We all know what happened. Instead of tightening a boundary, the DSM-III loosened it [maybe better said, destroyed it]. So the valuable research on Melancholia was stymied by dilution, and the huge number of symptomatically depressed people became fair game for the pharmaceutical industry and the [carpetbagger] KOLs who jumped at the chance to annex them as an eager market for the antidepressants. The scientifically sound ideas that were developing about Melancholic Depression [that it has a biologic basis, that it responds to medications or ECT, that it is a brain disease, that it has a genetic component] flowed into the whole population of people with depressive symptomatology who were told they had a chemical imbalance or a brain disease. And what flowed out was untold billions of dollars in sales of largely unnecessary and sometimes dangerous medications. And in the mix, millions of dollars of unnecessary and unproductive research depleted the funds available for continuing research pathways that might have clarified some more focused piece of the puzzle. In the process, progress in the psychological and social treatments also ground to a halt. We all went backwards.
Dr. Kendler’s offering seems to be an attempt to help us be more forgiving about the short-comings of the DSM and its Major Depressive Disorder category. What I’m able to follow about his idea seems trivial and off the mark – more "cabbages and kings". I found it particularly annoying that this is one of the few commentaries on the DSM-5 from an official and that it continues to skirt the real problems. In my opinion, as shepherds of the DSM, it would behoove he and his colleagues to take another tack. Fix the DSM rather than us, and restore the boundaries to more reasonable scientific domains so we can pick up where we left off 36 years ago and bring some kind of much needed clarity to the current sea of misinformation. And as a corollary, the place of medication in the symptomatic treatment of depression can only be clarified by clinical trials conducted without the epidemic corruption of our current era. The fact that the pharmaceutical industry, the clinical trial industry, and the third party carriers like things just the way they are right now is really not our concern.

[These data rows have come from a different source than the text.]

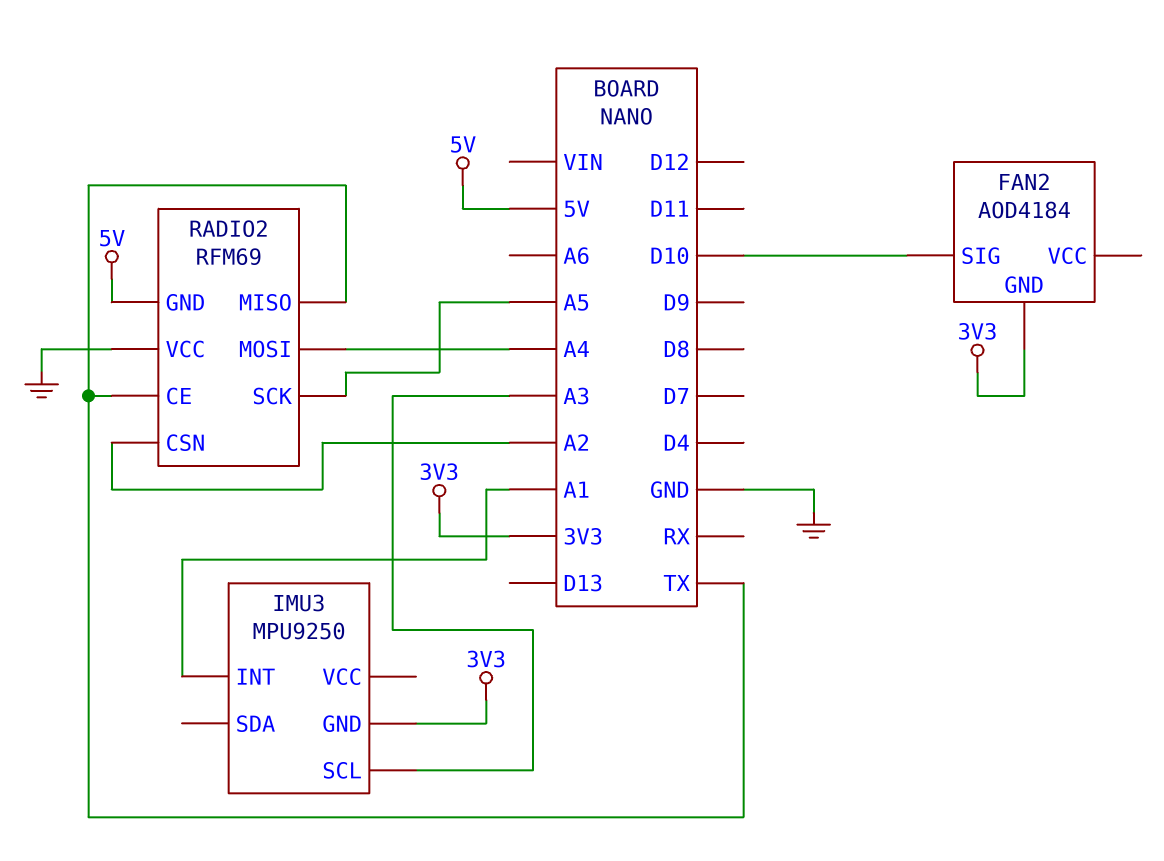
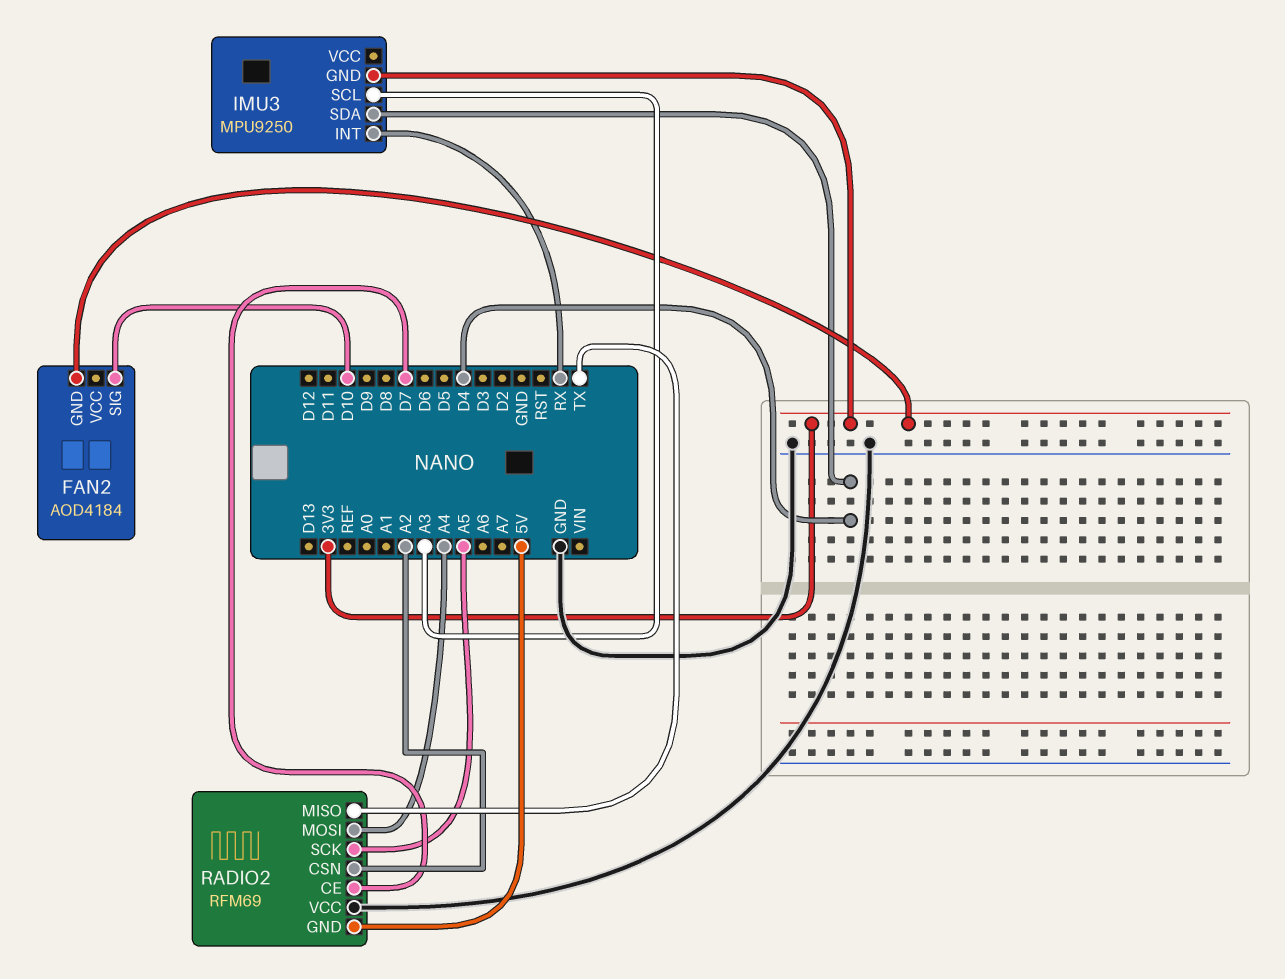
IMU3 pin INT: A1 -> RX
IMU3 pin SDA: none -> D4
RADIO2 pin CE: TX -> D7

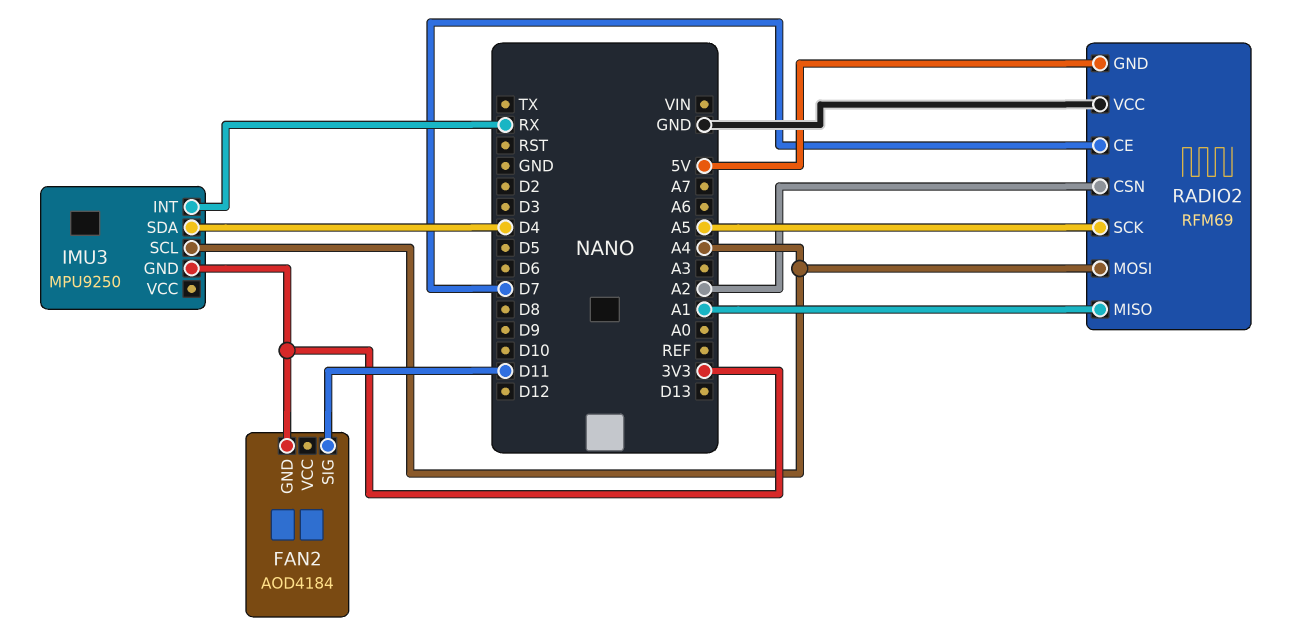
FAN2 pin SIG: D10 -> D11
IMU3 pin SCL: A3 -> A4
RADIO2 pin MISO: TX -> A1

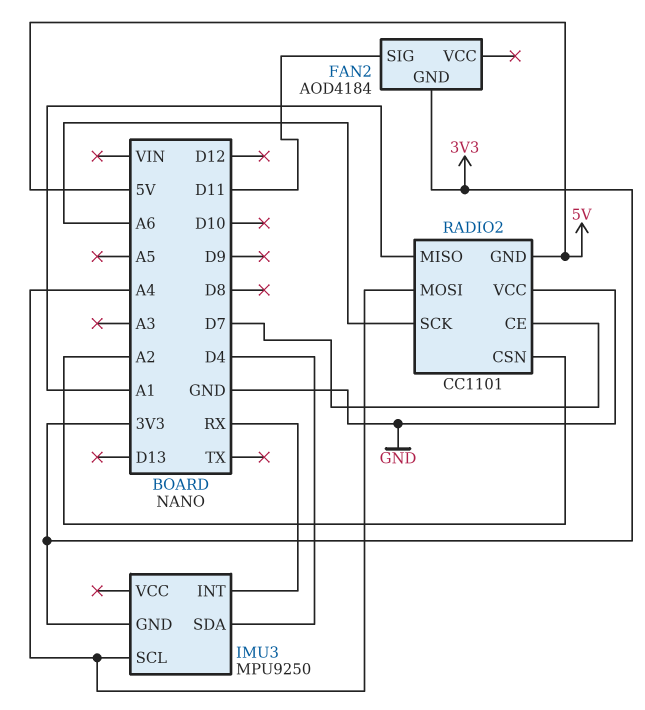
RADIO2: RFM69 -> CC1101
RADIO2 pin SCK: A5 -> A6

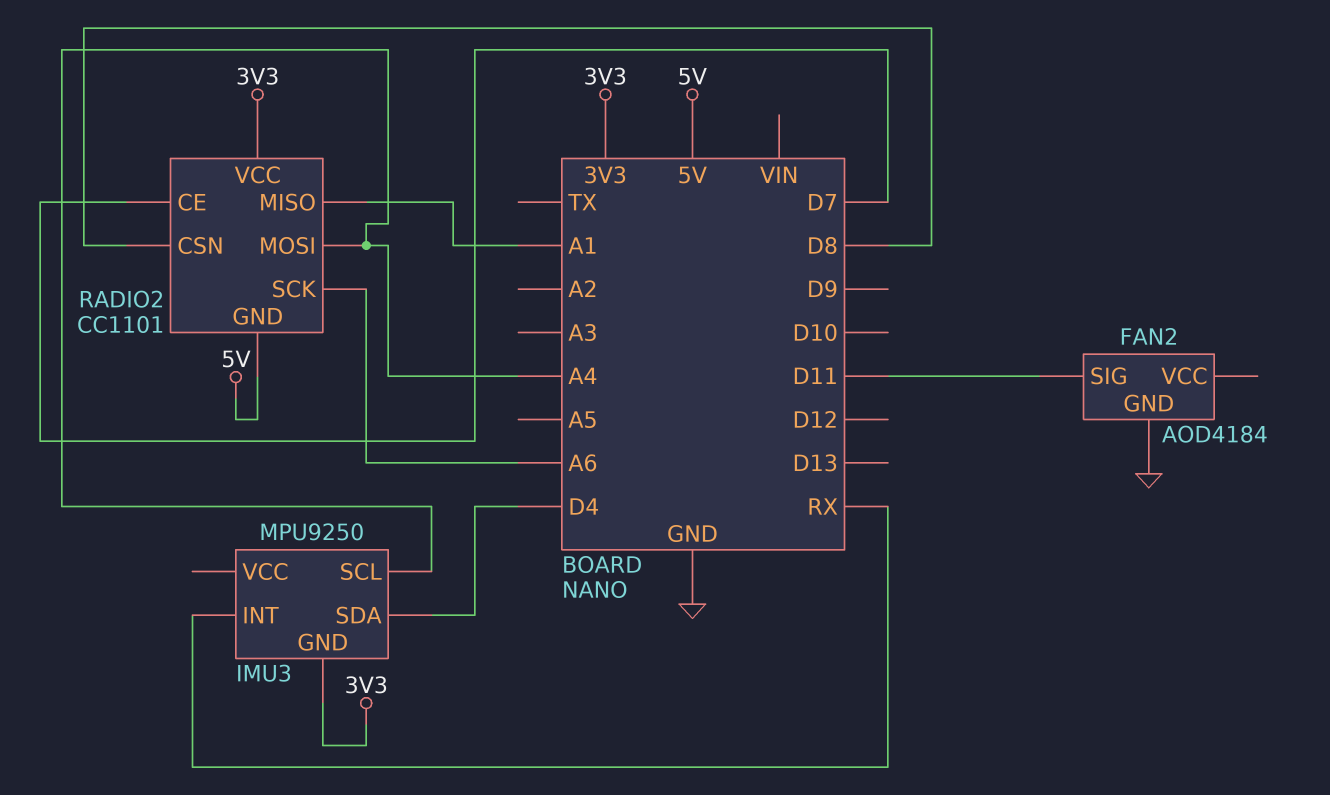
FAN2 pin GND: 3V3 -> GND
RADIO2 pin CSN: A2 -> D8
RADIO2 pin VCC: GND -> 3V3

So like Lewis Carroll’s Walrus, I think "the time has come … to think of many things." But right now, we’re sure not thinking about the right ones. We’re in the "whether pigs have wings" range. Somewhere on the other side of the morass of commercial interests, ideological differences, guild wars, and a sea of other bias, there’s some system that will deliver the best we’ve got with the resources available. And there’s some path that allows productive researchers to be in an environment that optimizes progress. Neither of those things are likely to happen without a sensible classification system that fits a lot better than the one we have now, without an insistence on honesty in the science we bring to bear on the problems, and without an oversight function that insures that we never again allow what’s happened here to repeat.